As a modern man, I will not sit here and tell you that Claudia’s husband, or son, or whoever put up this sepulcrum for her (by the way, note that whoever wrote this had the presence of mind to pun sepulcrum, “grave,” with pulcrum, “beautiful,” not once but twice), necessarily emphasized the right things about her. Although I am in fact a wizard at folding laundry and I am proud of that fact, I do not know whether it should make my gravestone; and note that it does not say, as graves tend to do these days, that she was herself a beloved wife and mother.

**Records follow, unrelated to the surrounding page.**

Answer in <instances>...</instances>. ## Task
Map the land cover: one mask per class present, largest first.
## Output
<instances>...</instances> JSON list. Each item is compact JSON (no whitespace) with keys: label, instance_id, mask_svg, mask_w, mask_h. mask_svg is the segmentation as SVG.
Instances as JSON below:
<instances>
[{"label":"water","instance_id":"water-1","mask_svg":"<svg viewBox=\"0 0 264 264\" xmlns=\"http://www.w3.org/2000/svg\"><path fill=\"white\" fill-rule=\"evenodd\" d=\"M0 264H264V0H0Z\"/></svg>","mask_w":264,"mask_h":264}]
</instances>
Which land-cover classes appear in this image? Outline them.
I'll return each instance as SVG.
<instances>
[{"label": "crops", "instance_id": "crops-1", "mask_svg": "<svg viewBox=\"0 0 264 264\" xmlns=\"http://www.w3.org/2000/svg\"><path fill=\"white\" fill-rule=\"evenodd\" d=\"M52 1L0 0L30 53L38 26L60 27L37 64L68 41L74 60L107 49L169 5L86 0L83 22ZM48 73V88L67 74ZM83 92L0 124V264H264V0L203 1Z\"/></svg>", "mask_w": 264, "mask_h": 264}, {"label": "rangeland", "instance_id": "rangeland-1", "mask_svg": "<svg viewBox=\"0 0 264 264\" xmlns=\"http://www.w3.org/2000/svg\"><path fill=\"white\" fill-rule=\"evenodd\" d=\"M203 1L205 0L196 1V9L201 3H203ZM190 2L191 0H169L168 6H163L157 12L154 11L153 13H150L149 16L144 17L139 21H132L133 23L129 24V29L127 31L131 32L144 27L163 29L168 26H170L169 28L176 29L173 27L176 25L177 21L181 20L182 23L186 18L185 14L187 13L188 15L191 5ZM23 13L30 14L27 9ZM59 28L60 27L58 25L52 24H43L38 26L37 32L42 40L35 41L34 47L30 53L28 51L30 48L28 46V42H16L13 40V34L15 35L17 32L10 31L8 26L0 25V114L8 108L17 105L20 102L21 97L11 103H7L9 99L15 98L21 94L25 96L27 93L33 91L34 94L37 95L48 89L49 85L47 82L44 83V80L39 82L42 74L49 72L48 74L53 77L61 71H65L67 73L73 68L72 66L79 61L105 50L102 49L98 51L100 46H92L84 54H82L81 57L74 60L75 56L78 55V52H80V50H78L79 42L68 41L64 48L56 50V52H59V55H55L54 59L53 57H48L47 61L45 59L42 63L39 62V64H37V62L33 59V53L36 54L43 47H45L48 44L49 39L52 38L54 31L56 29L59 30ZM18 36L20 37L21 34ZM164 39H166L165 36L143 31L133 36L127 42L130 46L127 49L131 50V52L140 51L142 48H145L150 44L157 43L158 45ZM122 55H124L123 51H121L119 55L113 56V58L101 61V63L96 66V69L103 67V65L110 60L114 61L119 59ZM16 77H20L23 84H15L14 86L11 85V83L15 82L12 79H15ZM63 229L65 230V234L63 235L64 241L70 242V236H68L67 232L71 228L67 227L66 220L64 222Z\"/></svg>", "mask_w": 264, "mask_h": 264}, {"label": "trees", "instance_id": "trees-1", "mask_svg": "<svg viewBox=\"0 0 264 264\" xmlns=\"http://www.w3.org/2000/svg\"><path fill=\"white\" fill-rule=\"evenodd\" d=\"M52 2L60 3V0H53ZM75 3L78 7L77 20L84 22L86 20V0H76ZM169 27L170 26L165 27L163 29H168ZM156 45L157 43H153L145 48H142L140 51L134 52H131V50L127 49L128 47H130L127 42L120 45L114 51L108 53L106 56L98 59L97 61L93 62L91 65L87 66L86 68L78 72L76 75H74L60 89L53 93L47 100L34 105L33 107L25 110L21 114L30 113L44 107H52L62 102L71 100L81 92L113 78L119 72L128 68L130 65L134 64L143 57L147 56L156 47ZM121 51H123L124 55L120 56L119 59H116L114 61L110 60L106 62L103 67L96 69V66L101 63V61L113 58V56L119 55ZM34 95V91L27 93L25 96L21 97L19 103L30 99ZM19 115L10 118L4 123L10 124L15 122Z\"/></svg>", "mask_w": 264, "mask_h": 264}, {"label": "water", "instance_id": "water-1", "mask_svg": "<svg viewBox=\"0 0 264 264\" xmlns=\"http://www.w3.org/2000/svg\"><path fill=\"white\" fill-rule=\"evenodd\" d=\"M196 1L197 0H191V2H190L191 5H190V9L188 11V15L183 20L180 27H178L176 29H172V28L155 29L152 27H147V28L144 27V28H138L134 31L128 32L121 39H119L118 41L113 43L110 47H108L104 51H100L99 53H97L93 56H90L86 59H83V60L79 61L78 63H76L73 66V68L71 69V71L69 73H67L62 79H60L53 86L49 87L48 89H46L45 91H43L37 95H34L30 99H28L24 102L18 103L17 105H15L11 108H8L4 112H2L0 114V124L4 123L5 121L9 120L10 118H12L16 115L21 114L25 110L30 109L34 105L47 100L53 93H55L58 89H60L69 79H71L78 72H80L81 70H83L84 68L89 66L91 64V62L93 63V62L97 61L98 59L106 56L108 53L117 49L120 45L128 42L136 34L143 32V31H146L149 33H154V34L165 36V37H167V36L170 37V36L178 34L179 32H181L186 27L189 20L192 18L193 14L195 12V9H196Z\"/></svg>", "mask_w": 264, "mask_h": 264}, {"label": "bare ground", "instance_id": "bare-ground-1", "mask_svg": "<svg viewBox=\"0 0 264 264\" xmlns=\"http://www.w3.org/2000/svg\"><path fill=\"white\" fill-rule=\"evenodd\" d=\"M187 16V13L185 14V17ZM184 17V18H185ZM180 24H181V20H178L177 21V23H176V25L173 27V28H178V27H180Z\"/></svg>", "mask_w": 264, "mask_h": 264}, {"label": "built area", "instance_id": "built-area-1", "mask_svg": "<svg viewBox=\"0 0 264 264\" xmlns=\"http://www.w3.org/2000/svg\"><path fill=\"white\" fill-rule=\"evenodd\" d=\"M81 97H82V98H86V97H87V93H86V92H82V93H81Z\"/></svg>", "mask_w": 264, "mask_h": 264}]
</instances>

Yet I have kept this epitaph (a fancy term for “grave inscription”) in mind for a decade now, because in a few short lines, we get a complete portrait of what this woman was like, how much her family loved her, and how important it was to them that you know that, too. The services of a chiseler who would etch a long inscription on a sepulcrum did not come cheap, and I have a slight suspicion that this particular stonemason added some letters to justify an overcharge (deico, heic, mareitom, deilexit, souo, horunc, abei), but the message is clear.
I particularly like the first word here: hospes. “Stranger,” sure—but also “guest,” suggesting that while you look at Claudia’s sepulcrum, you are being hosted by her spirit and her family’s love for her. Reading this now, 2,000 years later, I hope that the men in Claudia’s life, who statistically had this inscription made, told her how much they loved her while she was alive. Perhaps in highlighting what they loved about her, Claudia’s family hoped to remind passers-by to see the wonderful parts of the people they loved.
A lot of these inscriptions, in fact, seem very concerned for the reader. The Claudia epitaph is particularly famous, or at least it was among the authors who wrote Roman history textbooks that I read for those same comps I was talking about earlier, but it’s by no means the only one. This undated one, from Sabine territory, is incomplete, but we have a pretty good idea of what it means.
Manlia L[uci] f[ilia] Sabi[na].
Parentem amavi qua mihi fuit parens;
virum parenti proxum[o colui loco].
Ita casta veitae constitit ra[tio meae].
Valebis, hospes; veive, tibi iam m[ors ve[nit]].Manlia Sabina, daughter of Lucius.
I loved my parent for being my parent;
My husband I cherished in the second place after my parent.
Thus the account of my life stands spotless.
Be well, stranger; live life, for death already comes for you.
Once again, we see that a woman’s love for her male relatives is highlighted as proof of her virtue, but we’re not told how those relatives—her father, her husband, and so on—felt about her. Once again, we are left to hope that she did not die in ignorance . . . and while my opinion of Roman men’s emotional intelligence is not exactly high, every year we find good reason to think that they were not the closed-off martinetesque moral exemplars that Cato the Elder would have liked.
Mr. Thomas said it best in his article, but Claudia, Manlia Sabina, and many other Romans also remind us across the ages: whomever it is that you love right now, romantically, amicably, filially, spiritually, or otherwise, tell them now, tell them often, and tell them everything. Do not wait until you have to settle for putting it on their gravestone.